The majority of us are not elites and intellectuals. However, most of us have delegated responsibility for figuring these things out to these elites and intellectuals, some of whom work for the government and all of whom end up determining what does or doesn’t happen in our government.

The problem here is that our elites and intellectuals are not going to ask or answer the hard questions.

This leaves the responsibility on the backs of the American people themselves, the vast majority of whom are not elites, intellectuals, economists or anything of the sort.

But the American people are not going to do anything, either. They have assumed there’s nothing they can do, and it’s really just a matter of waiting and seeing what happens, and hoping for the best.

This is kind of like a child putting his hopes in the warring parties of a feuding married couple, i.e. his or her parents.

The crucial difference here is that this marriage of Democrats and Republicans really cannot end in divorce.

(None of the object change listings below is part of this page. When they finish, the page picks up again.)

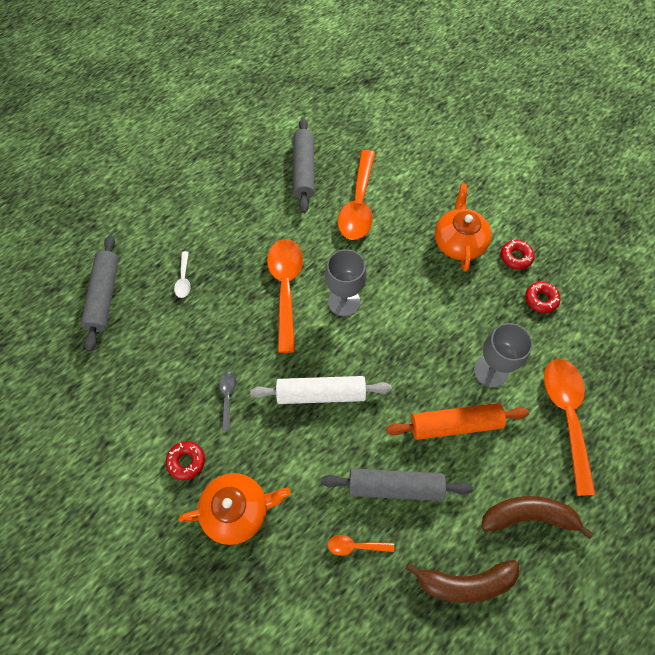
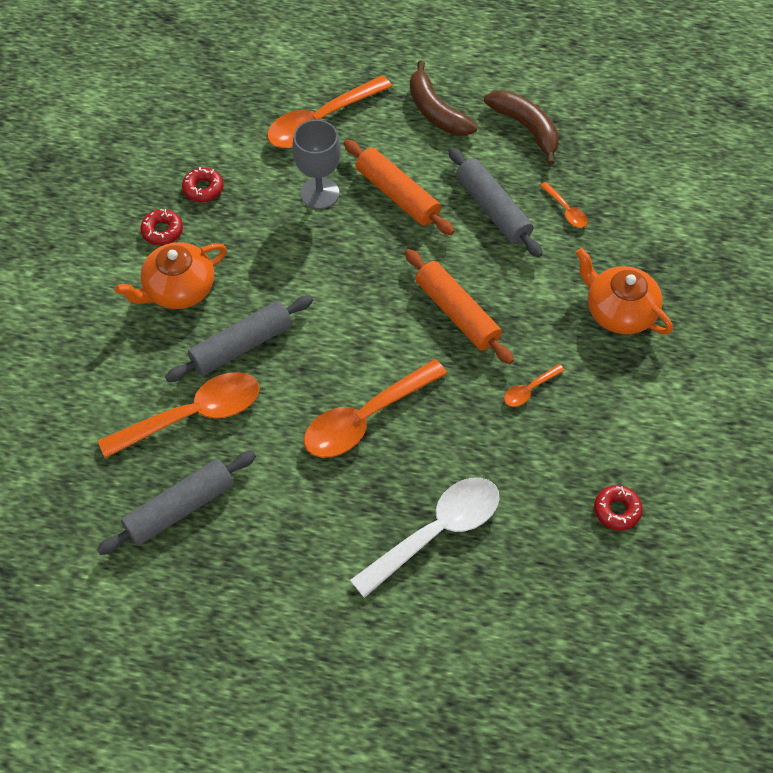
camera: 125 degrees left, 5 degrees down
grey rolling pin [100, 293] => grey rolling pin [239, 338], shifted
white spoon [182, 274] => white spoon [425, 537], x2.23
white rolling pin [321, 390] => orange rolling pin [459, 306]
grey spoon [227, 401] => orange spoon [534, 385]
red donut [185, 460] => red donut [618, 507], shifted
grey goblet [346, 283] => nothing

Neither Democrats nor Republicans are going away, and nobody electable at least stands ready to replace them. Anyone with a differing point of view, such as a limited government type who insists we return to a limited government which spends (and does) 90 percent less than it presently does, will not be treated seriously by the intellectuals and elites, upon whom the majority depend for credibility checks.

This is why we can change parties all we want, but nothing ever changes—except the extent of the debt and the size of the numbers.

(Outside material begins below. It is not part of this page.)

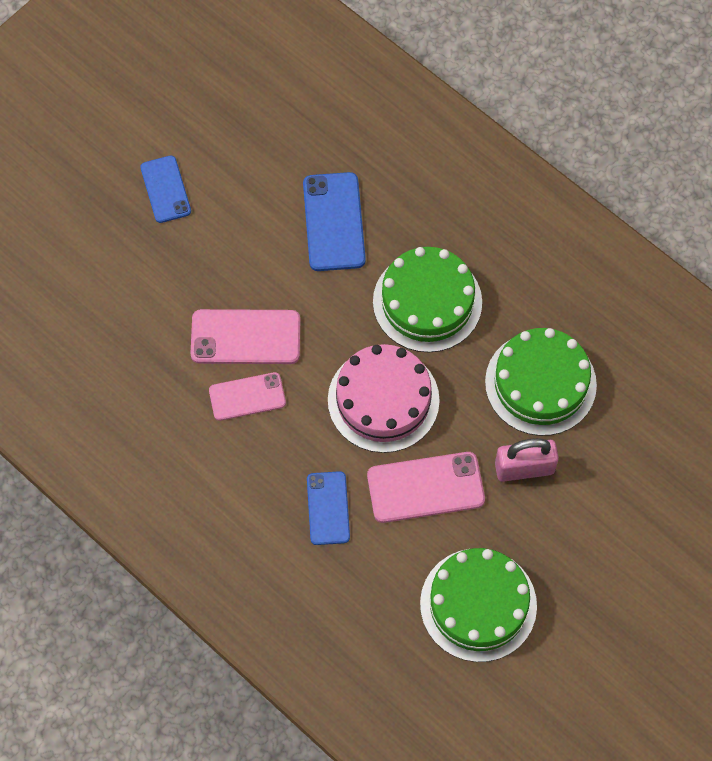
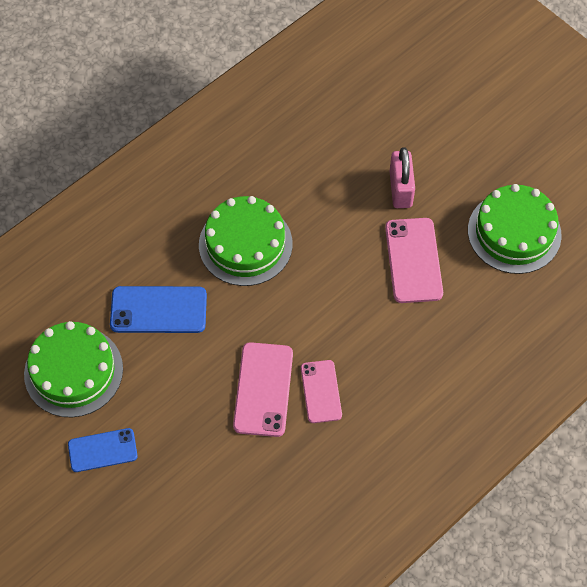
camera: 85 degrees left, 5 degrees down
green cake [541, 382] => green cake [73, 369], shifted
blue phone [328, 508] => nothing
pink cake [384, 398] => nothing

In a sick and twisted way, Democrats and Republicans need each other to exist. Obama desperately needs the hapless Republicans, ‘led’ by the even more hapless John Boehner in the Congress, to blame for our existing, continuing and worsening problems that a majority in recent polls appear to be acknowledging do exist. And Republicans desperately need socialist leftist Democrats to blame all the deficits and debt on, when they know full well they have contributed almost as much to that debt as the socialist leftist Democrats themselves—not for ideological reasons, but out of simple fear of losing power.

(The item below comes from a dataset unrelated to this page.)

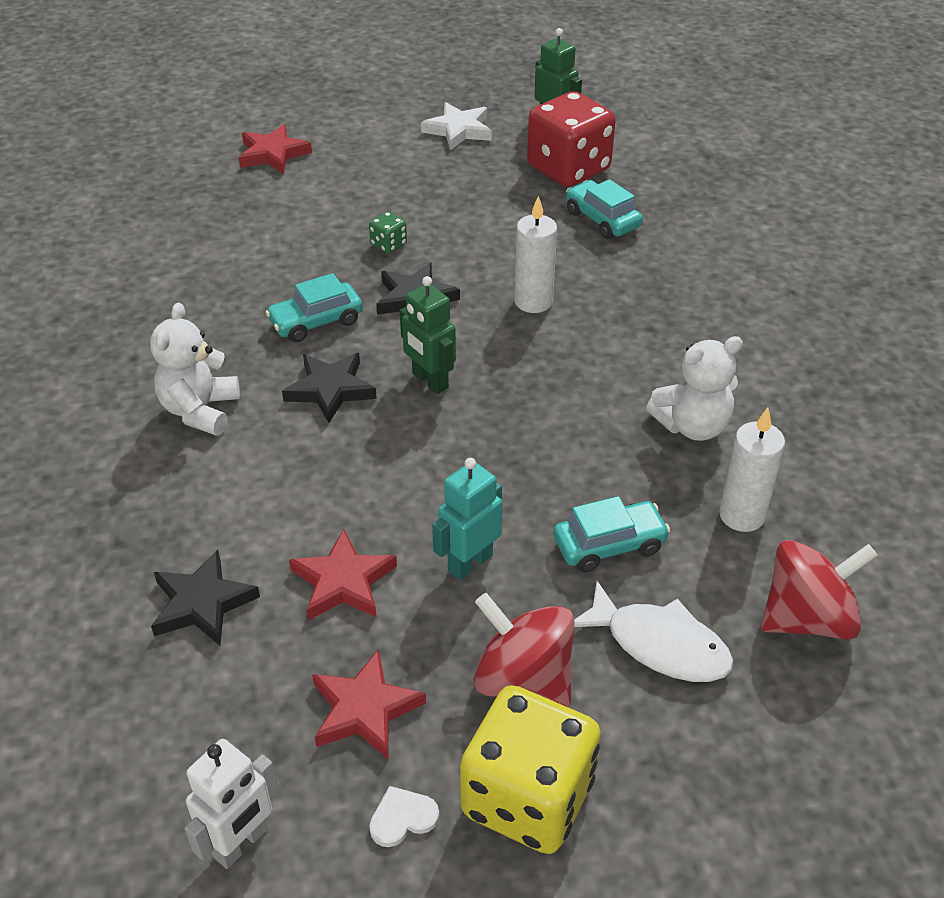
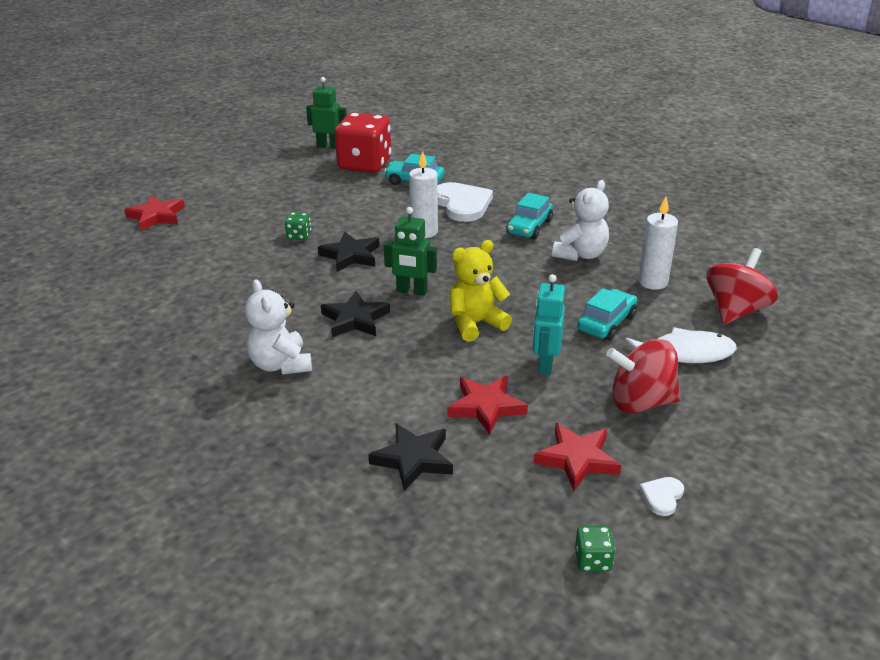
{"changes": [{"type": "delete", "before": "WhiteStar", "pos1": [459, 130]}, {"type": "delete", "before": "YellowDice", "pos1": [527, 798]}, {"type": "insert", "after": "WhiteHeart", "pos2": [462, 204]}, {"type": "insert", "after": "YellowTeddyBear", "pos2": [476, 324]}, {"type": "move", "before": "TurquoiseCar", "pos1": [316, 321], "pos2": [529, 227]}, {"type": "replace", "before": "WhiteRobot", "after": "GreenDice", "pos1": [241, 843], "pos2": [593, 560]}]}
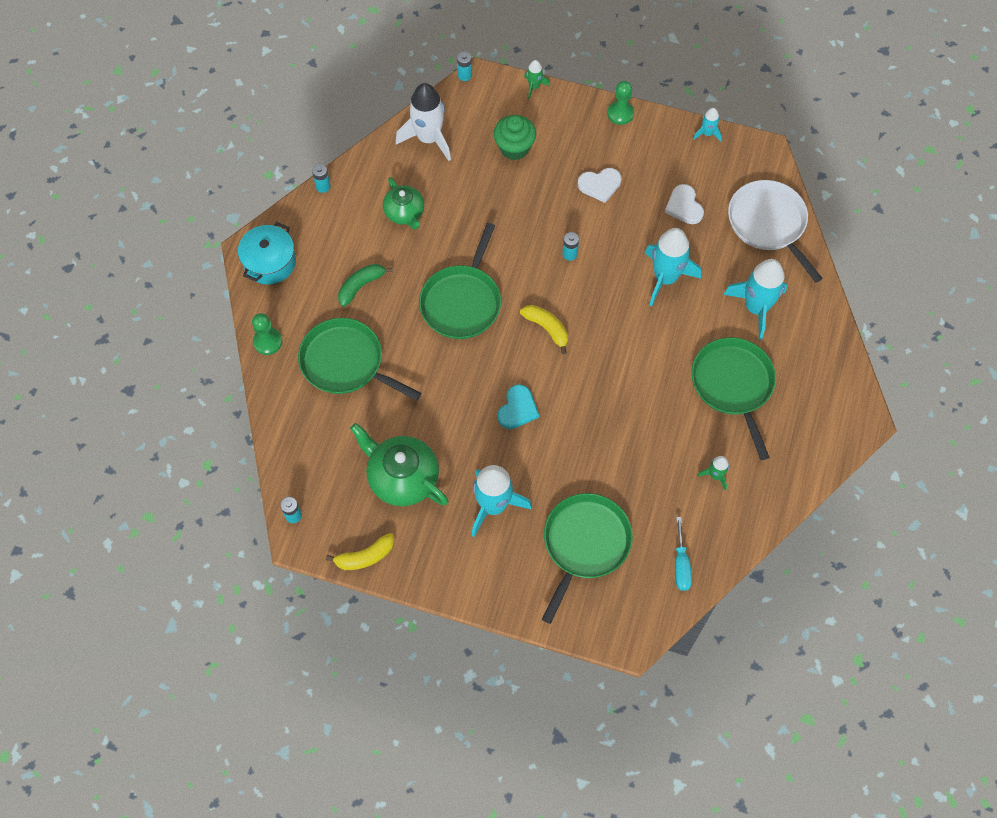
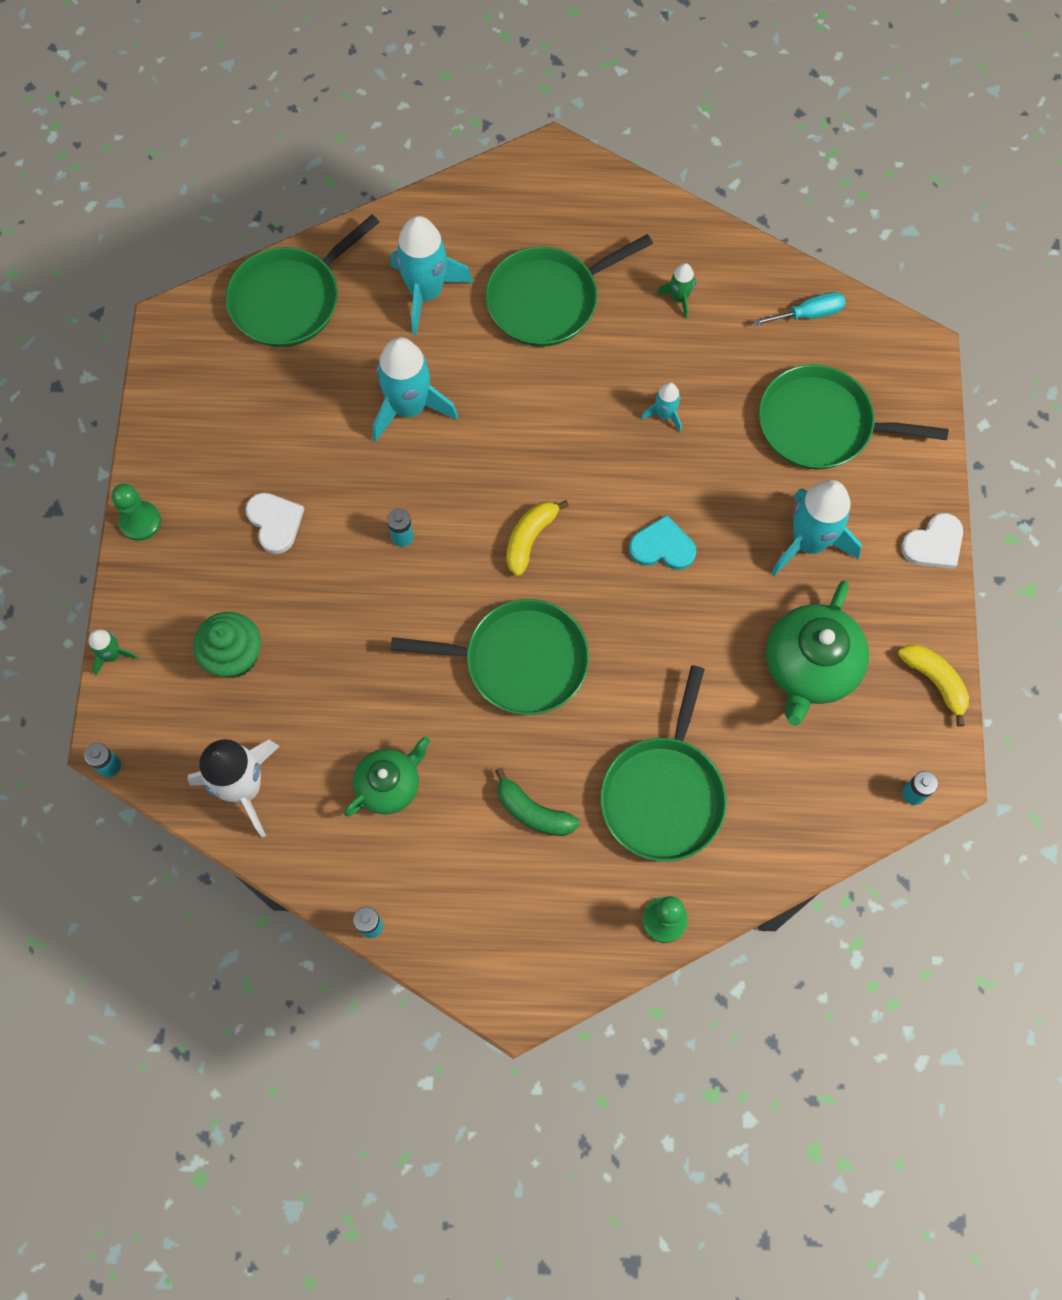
{"changes": [{"type": "delete", "before": "TurquoisePot", "pos1": [270, 262]}, {"type": "move", "before": "WhiteHeart", "pos1": [684, 206], "pos2": [934, 544]}, {"type": "move", "before": "TurquoiseRocket", "pos1": [707, 133], "pos2": [664, 415]}, {"type": "recolor", "before": "WhitePan", "after": "GreenPan", "pos1": [768, 224], "pos2": [290, 299]}]}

In my years of being a psychotherapist and seeing up close a number of terribly dysfunctional situations, I’d be hard pressed to think of any single one as intractable and toxic as what we currently have in our government.

The intellectuals and elites will never budge. They will harden more in their socialism and leftism the worse things get. They will probably start to advocate outright censorship at some point, as all dictators and socialists eventually do. They’re already preparing to disarm the population via executive order, if they cannot successfully go through the motions of democratic vote. They prefer that first, if they can.

Final analysis? It’s up to the people to save the people. Will they? Will they draw the line at socialization of medical care, once the consequences of that unfold even further? (It’s already starting with employers dropping polices and millions of working people not being eligible for Obamacare, i.e. Medicaid.) Or will they draw the line at disarming the population, or perhaps new government boards and legislation to rationalize censorship and suppress dissension? It’s not as outlandish as you might think. Everything but that has already happened or is happening. Fewer and fewer liberties are left to abolish, marginalize or rationalize out of existence.

What will it take? Will America go the way of the few other free republics who have perished throughout history? Or will the resurgence of freedom emerge as, itself, an unprecedented event in human history to date?

Know it or not, like it or not, this is the story of our times. Most of us will probably live to know the answer. America had the Revolution, the Civil War, the Great Depression and the second World War.

This may be the biggest crisis yet. Its outcome will, for better or worse, change everything.